Cultivar testing is tightly managed, and all information is confidential, down to the point of growers not knowing either the varieties they have for testing within their orchard, or the whereabouts of other test sites scattered about the fruit-growing states of Australia. All horticultural and fruit-quality information for a test cultivar is housed in a central database, with data collected over a seven-year period. If at the end of seven years, the cultivar is not performing to expectations in terms of fruit quality, it is removed from the program. The program is overseeing the testing of 85 apple and 12 pear cultivars in 14 locations across six Australian states.

Breeding program

Testing a cultivar once it is available is one thing, but getting a cultivar to the point of testing is another. And to find the breeding program supplying the test cultivars to Prevar, the study group and I traveled to New Zealand and its renowned research institution HortResearch. At the HortResearch Havelock North station, we were able to glimpse and taste the next potential generations of apples and pears that may be contenders in growers’ urgent scramble for profitable apple and pear cultivars.

Success in fruit breeding is not just a simple matter of making a few crosses of varieties that seem interesting to the plant breeder. It may have started out that way when scientific curiosity was the main driver behind doing the crosses in the first place, but, unfortunately, that is no longer the case—in fact, far from it in this world of economic cycles on steroids.

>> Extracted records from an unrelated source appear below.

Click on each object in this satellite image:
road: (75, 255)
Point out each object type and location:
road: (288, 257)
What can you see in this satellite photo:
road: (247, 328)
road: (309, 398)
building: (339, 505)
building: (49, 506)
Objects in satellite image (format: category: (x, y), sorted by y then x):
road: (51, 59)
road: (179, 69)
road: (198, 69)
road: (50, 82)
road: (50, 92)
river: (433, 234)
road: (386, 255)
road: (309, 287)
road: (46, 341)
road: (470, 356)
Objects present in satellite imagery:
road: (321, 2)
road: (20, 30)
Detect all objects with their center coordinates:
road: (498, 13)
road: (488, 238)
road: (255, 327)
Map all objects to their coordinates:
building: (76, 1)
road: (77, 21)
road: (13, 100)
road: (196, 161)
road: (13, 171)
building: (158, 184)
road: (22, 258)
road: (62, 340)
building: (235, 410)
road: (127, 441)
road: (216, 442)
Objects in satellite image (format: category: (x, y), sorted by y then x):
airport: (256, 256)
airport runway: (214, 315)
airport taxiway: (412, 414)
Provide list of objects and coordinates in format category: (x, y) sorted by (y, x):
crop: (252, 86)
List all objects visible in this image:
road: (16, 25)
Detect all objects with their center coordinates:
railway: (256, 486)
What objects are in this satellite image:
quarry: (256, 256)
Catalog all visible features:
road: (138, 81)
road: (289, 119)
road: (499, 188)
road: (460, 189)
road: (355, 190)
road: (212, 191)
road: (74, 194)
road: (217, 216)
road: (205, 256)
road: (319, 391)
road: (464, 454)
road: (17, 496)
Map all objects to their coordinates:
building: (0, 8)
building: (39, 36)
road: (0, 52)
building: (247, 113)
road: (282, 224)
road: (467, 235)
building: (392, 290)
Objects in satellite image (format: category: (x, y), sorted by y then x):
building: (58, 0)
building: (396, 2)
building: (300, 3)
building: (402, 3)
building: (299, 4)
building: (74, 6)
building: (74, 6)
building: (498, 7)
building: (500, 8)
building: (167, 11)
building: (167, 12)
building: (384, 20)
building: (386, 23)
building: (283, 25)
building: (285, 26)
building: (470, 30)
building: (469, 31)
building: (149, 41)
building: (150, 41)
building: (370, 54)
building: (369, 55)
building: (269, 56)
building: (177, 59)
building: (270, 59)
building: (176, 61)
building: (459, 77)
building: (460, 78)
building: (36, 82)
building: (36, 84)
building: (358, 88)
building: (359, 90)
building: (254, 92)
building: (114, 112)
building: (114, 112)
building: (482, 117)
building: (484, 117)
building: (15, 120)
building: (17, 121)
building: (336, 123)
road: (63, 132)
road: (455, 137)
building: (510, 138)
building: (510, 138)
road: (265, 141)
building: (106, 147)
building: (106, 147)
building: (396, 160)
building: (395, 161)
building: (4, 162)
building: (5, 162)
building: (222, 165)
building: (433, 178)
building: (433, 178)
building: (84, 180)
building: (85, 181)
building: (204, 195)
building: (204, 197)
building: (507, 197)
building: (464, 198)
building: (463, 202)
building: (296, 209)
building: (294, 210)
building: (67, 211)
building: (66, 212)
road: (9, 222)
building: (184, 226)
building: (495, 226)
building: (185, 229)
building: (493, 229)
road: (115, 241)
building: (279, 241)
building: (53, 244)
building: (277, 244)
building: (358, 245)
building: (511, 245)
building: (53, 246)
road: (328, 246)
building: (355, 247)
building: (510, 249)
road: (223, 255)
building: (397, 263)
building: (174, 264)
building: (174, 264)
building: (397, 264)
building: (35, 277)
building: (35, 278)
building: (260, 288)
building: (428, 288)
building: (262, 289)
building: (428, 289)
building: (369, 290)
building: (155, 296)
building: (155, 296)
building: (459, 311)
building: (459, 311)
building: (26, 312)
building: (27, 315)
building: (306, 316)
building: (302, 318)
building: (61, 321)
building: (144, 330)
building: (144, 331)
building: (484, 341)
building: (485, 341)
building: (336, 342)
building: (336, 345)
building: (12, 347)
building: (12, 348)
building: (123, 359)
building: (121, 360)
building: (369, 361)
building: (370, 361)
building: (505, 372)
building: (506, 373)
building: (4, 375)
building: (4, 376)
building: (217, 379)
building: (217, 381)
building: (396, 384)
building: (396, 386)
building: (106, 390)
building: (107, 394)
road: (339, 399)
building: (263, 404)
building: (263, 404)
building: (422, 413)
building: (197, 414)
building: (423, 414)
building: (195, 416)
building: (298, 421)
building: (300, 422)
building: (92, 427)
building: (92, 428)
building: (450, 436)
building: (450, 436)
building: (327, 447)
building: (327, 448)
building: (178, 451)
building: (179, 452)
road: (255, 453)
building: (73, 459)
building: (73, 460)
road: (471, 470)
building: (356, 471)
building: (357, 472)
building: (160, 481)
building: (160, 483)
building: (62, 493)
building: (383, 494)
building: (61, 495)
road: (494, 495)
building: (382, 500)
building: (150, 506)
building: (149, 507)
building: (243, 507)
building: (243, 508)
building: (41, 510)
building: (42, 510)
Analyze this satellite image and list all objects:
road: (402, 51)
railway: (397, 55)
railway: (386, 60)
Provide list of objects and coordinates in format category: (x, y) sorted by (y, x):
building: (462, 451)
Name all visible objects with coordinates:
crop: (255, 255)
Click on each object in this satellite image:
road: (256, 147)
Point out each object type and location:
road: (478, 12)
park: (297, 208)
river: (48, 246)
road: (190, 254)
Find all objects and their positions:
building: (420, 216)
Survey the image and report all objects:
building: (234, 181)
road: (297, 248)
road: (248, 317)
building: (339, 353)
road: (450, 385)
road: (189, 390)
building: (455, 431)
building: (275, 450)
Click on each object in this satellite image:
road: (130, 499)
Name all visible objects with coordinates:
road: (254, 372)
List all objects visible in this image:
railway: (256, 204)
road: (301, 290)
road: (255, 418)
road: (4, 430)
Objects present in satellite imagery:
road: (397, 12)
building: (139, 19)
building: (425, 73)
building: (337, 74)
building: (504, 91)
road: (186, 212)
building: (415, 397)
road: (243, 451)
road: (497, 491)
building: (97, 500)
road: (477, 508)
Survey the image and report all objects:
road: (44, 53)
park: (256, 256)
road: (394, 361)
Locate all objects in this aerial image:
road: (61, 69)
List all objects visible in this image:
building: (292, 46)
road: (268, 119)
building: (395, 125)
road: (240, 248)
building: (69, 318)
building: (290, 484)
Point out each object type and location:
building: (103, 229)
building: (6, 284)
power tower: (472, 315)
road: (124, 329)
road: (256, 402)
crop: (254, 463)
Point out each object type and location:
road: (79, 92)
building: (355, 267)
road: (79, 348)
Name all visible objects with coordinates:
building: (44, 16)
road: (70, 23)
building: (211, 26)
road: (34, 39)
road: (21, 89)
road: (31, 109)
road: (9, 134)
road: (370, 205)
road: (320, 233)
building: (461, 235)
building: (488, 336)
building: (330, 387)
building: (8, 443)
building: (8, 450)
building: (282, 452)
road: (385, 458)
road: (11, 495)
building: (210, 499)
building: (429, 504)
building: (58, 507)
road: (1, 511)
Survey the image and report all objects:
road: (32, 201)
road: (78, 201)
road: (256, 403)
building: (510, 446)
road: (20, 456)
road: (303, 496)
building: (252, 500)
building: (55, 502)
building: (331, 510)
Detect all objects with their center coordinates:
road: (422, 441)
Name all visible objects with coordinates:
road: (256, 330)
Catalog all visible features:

Today’s plant breeder has to make good decisions about every step in the process. That means not only making good choices about the parents to use in order to hit certain desirable internal and external quality parameters, but also excellent decisions about how to build in such things as pest resistance, precocity, growth habit, and a whole range of genetically controlled desirable traits.

And, by the way, this has to be done fast—faster than ever—in order to deliver new cultivars of apples and pears to consumers who are used to changing cell phones and computers almost annually. Say good-bye to 25 years from initial cross to commercial grower; hello to 10 to 15 years…or less.

And that is the essence of the work and supporting systems to the breeding program at HortResearch. A cultivar production system if you will, and, as explained to us by plant breeders Allan White and Richard Volz, a system that relies heavily on the underpinning scientific support of three branches of HortResearch: consumer research headed by Dr. Roger Harker at the Mt. Albert lab in Auckland; genomics (gene markers/gene mapping) headed by Dr. Sue Gardiner at the Palmerston North lab on the Massey University campus; and tree fruit physiology headed by Dr. Stuart Tustin at the Havelock North lab.

One generation

The information developed by these supporting programs feeds directly into the Cultivar Breeding Program and is integral to helping the breeders make the right choices the first time around. Ultimately, the supporting science leads to a decrease in the period of time required for the plant breeder to move from a group of plants (germplasm), each one possessing a desirable trait, to a single cultivar expressing all the desirable traits and ready to move out to Prevar for commercial trials. So focused is the HortResearch cultivar production system, that the goal is to achieve production of a commercial cultivar in just one generation.